Measured boot claims reuse the image hashing pipeline already used by wolfBoot to validate images. Component claims include a measurement type, measurement value, and a description string.

Keying model

wolfBoot supports two keying modes selected at build time.

DICE derived key (default for no provisioning)

  • UDS/HUK-derived secret is fetched via hal_uds_derive_key().
  • CDI and signing key material are derived deterministically using HKDF.
  • The attestation keypair is derived deterministically and used to sign the COSE_Sign1 payload.

This path requires no external provisioning and binds the attestation key to UDS plus measured boot material.

Provisioned IAK

If a platform already provisions an Initial Attestation Key (IAK), wolfBoot can use it directly to sign the token.

The attestation service calls hal_attestation_get_iak_private_key() to retrieve the private key material from secure storage (or a manufacturer injection flow). The IAK is used instead of the DICE derived key.

HAL integration (per-target)

These HAL hooks are optional and have weak stubs for non-TZ boards. Target families must implement the appropriate subset based on hardware support.

  • hal_uds_derive_key(uint8_t *out, size_t out_len)
    • Returns a device-unique secret (UDS/HUK-derived) for DICE key derivation.
    • Test-only fallback: when WOLFBOOT_UDS_UID_FALLBACK_FORTEST=1, targets may derive UDS from the device UID for demo purposes. This should not be used in production builds.
    • HKDF hash selection follows the configured measurement hash; for WOLFBOOT_HASH_SHA3_384, HKDF uses SHA3-384 as well.
  • hal_attestation_get_ueid(uint8_t *buf, size_t *len)
    • Returns a stable UEID. If unavailable, the UEID is derived from UDS.
  • hal_attestation_get_implementation_id(uint8_t *buf, size_t *len)
    • Optional implementation ID for the token.
  • hal_attestation_get_lifecycle(uint32_t *lifecycle)
    • Optional lifecycle state for the token.
  • hal_attestation_get_iak_private_key(uint8_t *buf, size_t *len)
    • Optional provisioned IAK private key (used in IAK mode only).

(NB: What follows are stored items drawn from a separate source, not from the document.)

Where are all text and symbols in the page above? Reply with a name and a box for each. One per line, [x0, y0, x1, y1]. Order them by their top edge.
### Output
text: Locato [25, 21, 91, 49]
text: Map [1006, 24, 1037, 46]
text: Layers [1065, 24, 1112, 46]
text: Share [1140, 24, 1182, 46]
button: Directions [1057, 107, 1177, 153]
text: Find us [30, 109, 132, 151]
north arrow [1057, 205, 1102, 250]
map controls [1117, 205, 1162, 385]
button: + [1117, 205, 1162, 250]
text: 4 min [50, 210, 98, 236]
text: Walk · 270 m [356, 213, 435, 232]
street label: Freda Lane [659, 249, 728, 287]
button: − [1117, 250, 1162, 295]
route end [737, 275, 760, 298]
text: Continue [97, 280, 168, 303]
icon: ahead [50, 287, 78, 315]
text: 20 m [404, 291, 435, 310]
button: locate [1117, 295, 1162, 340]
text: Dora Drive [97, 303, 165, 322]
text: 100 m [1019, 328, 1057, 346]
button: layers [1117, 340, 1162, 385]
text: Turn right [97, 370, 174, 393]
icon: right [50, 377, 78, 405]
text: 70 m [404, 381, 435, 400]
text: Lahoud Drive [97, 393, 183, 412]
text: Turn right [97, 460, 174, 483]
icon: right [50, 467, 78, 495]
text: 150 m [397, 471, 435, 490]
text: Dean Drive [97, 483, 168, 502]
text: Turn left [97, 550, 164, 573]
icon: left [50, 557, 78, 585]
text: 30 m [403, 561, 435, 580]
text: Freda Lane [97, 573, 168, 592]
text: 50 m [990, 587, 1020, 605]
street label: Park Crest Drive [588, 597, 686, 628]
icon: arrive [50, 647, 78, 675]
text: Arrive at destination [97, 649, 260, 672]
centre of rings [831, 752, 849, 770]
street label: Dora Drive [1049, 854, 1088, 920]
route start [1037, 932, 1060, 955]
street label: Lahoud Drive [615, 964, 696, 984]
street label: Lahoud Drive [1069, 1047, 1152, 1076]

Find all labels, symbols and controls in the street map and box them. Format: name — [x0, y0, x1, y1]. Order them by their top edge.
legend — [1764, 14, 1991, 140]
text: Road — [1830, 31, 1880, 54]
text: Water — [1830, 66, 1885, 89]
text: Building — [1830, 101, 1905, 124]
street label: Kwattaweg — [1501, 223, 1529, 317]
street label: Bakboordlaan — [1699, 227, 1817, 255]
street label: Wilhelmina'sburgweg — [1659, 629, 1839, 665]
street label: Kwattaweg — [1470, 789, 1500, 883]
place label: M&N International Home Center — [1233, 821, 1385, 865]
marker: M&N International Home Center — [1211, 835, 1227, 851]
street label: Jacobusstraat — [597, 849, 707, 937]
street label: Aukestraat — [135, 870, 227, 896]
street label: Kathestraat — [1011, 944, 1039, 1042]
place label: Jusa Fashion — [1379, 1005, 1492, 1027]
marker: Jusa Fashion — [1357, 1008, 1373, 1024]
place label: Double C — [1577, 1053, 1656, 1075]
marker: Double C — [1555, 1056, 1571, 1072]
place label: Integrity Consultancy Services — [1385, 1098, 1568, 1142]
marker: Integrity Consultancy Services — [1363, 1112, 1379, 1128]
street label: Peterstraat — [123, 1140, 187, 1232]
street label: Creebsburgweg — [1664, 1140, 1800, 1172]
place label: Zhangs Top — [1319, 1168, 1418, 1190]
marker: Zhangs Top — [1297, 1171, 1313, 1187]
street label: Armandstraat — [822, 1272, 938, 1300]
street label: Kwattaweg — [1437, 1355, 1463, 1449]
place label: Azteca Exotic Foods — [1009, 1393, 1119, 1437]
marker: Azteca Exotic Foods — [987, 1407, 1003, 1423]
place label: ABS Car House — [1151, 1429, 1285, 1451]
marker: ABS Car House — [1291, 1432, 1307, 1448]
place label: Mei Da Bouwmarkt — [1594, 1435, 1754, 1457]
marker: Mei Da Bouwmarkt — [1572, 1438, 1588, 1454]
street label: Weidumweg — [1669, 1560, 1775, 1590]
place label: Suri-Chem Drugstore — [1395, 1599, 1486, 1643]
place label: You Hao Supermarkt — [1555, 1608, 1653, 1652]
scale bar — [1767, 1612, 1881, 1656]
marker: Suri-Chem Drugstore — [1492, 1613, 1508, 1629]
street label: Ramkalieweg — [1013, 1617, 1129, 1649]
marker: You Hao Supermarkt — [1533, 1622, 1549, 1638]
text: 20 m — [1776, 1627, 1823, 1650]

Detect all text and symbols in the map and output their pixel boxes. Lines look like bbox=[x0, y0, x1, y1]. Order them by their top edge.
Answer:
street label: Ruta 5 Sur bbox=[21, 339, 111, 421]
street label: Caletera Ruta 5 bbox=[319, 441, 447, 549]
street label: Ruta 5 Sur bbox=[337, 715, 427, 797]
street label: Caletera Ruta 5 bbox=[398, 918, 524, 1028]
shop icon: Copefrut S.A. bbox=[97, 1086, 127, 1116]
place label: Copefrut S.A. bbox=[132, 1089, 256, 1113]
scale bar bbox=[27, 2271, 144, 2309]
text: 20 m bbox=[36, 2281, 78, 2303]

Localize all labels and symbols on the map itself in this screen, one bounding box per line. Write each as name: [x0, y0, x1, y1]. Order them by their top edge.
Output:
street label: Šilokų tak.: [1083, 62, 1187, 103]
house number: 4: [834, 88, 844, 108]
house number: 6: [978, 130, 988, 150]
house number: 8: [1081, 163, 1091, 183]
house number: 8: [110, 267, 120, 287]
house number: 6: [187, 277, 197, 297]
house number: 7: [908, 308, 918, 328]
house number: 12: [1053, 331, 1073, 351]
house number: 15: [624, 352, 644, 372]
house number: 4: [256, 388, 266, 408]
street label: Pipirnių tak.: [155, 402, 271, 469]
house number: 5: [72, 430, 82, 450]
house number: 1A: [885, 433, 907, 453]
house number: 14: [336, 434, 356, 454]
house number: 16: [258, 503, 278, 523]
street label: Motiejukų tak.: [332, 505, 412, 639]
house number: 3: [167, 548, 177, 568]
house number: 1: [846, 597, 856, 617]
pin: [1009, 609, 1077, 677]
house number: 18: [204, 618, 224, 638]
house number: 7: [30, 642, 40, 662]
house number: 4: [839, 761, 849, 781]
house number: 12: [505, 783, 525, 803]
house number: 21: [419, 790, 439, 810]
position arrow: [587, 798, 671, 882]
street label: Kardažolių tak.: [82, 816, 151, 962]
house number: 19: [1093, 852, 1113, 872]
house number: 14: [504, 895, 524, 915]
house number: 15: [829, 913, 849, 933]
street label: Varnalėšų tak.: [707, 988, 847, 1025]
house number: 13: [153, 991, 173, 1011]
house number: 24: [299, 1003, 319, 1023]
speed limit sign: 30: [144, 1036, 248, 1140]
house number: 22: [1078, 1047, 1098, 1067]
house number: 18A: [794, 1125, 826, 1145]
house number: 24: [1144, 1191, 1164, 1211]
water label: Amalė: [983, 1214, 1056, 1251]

STM32H5 OBKeys UDS (optional)

STM32H5 devices provide OBKeys secure storage areas tied to temporal isolation levels (HDPL). The HDPL1 area is intended for iRoT keys and is the recommended location for a device-unique UDS when WOLFBOOT_UDS_OBKEYS=1 is enabled. OBKeys secure storage is only available on STM32H5 lines except STM32H503.

Provisioning uses STs secure data provisioning flow:

  1. Create an OBKeys provisioning file (.obk) using STM32TrustedPackageCreator (CLI supports -obk <xml> input).

  2. Program the .obk file using STM32CubeProgrammer CLI with the -sdp option.

  3. After provisioning, move the device to the CLOSED state as appropriate for production.

When WOLFBOOT_UDS_OBKEYS=1, the STM32H5 HAL first attempts to read UDS from OBKeys using a platform hook (stm32h5_obkeys_read_uds). Integrate this hook with your RSSe/RSSLib provisioning flow (DataProvisioning API) as described in ST documentation.

NSC access (non-secure API)

The non-secure application calls the PSA Initial Attestation API wrappers:

  • psa_initial_attest_get_token_size()
  • psa_initial_attest_get_token()

These are provided in zephyr/include/psa/initial_attestation.h and are implemented as NSC calls in zephyr/src/arm_tee_attest_api.c.

When WOLFCRYPT_TZ_PSA=1, the NS application can also use PSA Crypto through zephyr/include/psa/crypto.h via the NSC dispatch path (zephyr/src/arm_tee_crypto_api.c). PSA Protected Storage uses zephyr/include/psa/protected_storage.h in the same fashion.

Test application

The STM32H5 TrustZone test application in test-app/ exercises PSA crypto, attestation, and store access. It requests a token at boot and can perform PSA crypto operations from the non-secure side.

See docs/Targets.md for the STM32H5 TrustZone scenarios and how to enable PSA mode.